My views and outlook on life have changed over the past few years. On some subjects, they’ve changed dramatically. I see this as a natural progression since most people’s views change as they do. The changes in my views have come as a result of learning how to employ critical thinking. Its benefits are summed up well by William Graham Sumner:
[People who are educated in the critical habit of thought]…cannot be stampeded by stump orators…They are slow to believe. They can hold things as possible or probable in all degrees, without certainty and without pain. They can wait for evidence and weigh evidence, uninfluenced by the emphasis or confidence with which assertions are made on one side or the other.

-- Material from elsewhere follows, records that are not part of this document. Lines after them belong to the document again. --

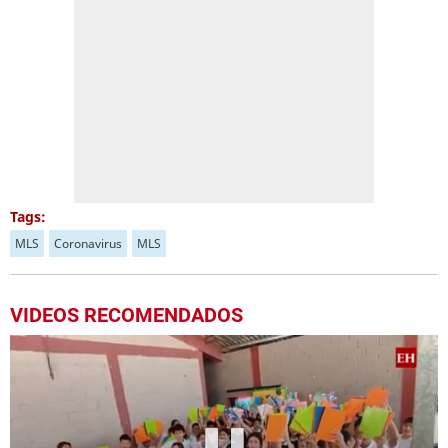
Tags:
MLS
Coronavirus
MLS
VIDEOS RECOMENDADOS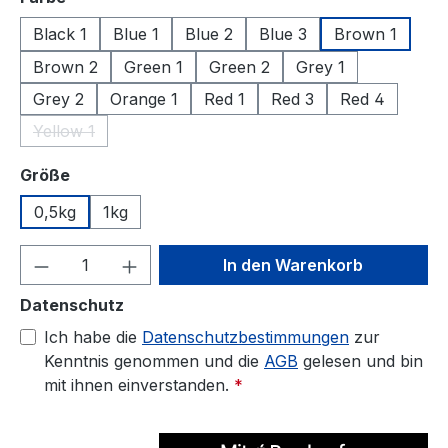
Black 1
Blue 1
Blue 2
Blue 3
Brown 1
Brown 2
Green 1
Green 2
Grey 1
Grey 2
Orange 1
Red 1
Red 3
Red 4
Yellow 1
(Diese Option ist zurzeit nicht verfügbar.)
auswählen
Größe
0,5kg
1kg
Produkt Anzahl: Gib den gewünschten We
In den Warenkorb
Datenschutz
Ich habe die
Datenschutzbestimmungen
zur
Kenntnis genommen und die
AGB
gelesen und bin
mit ihnen einverstanden.
*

Or more simply, in the words of The Oracle from The Matrix, “You just have to make up your own damn mind.” To me, this change indicates personal growth. Apparently I’m in a minority on that point.
I get told quite often that people are “worried” about me because I don’t hold the same opinions I used to hold, and my current opinions are at odds with theirs. Their condescension is annoying and it pisses me off sometimes, but I don’t take offense to it. They don’t understand how gradual the changes are or my reasons for making them, mainly because they don’t actually talk to me about them. They just see that I used to think this but now I think that, and the changes seem abrupt and capricious. I’m fairly reserved about expressing them too. I’ll discuss my opinions respectfully if the subject comes up, but it’s not like I have a tattoo on my forehead which reads “AGREE WITH ME OR GO BLOW A GOAT”.

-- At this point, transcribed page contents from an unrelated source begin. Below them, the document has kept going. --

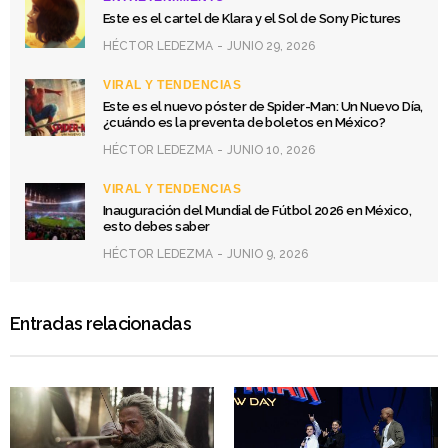
Este es el cartel de Klara y el Sol de Sony Pictures
HÉCTOR LEDEZMA
JUNIO 29, 2026
VIRAL Y TENDENCIAS
Este es el nuevo póster de Spider-Man: Un Nuevo Día,
¿cuándo es la preventa de boletos en México?
HÉCTOR LEDEZMA
JUNIO 10, 2026
VIRAL Y TENDENCIAS
Inauguración del Mundial de Fútbol 2026 en México,
esto debes saber
HÉCTOR LEDEZMA
JUNIO 9, 2026
Entradas relacionadas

It’s not even the good kind of “worried” either. It’s not the kind I can parlay into some sort of social advantage. I have my shit together too much to be considered the kind of project guy that women love to try to fix. By that I mean I’m not grossly self-destructive, I’m even-keeled, and I have the social grace to avoid being described as “a good guy once you get to know him” (in other words, “he’s an obnoxious asshole, but you get used to it”). Buying expensive sports cars and dating women who are old enough to vote but not old enough to drink — that they understand. But thinking for myself and employing healthy doses of humor, surliness, and sarcasm without bouncing off every wall there is? That’s something to worry about.
If that’s weird, then I like being a weirdo.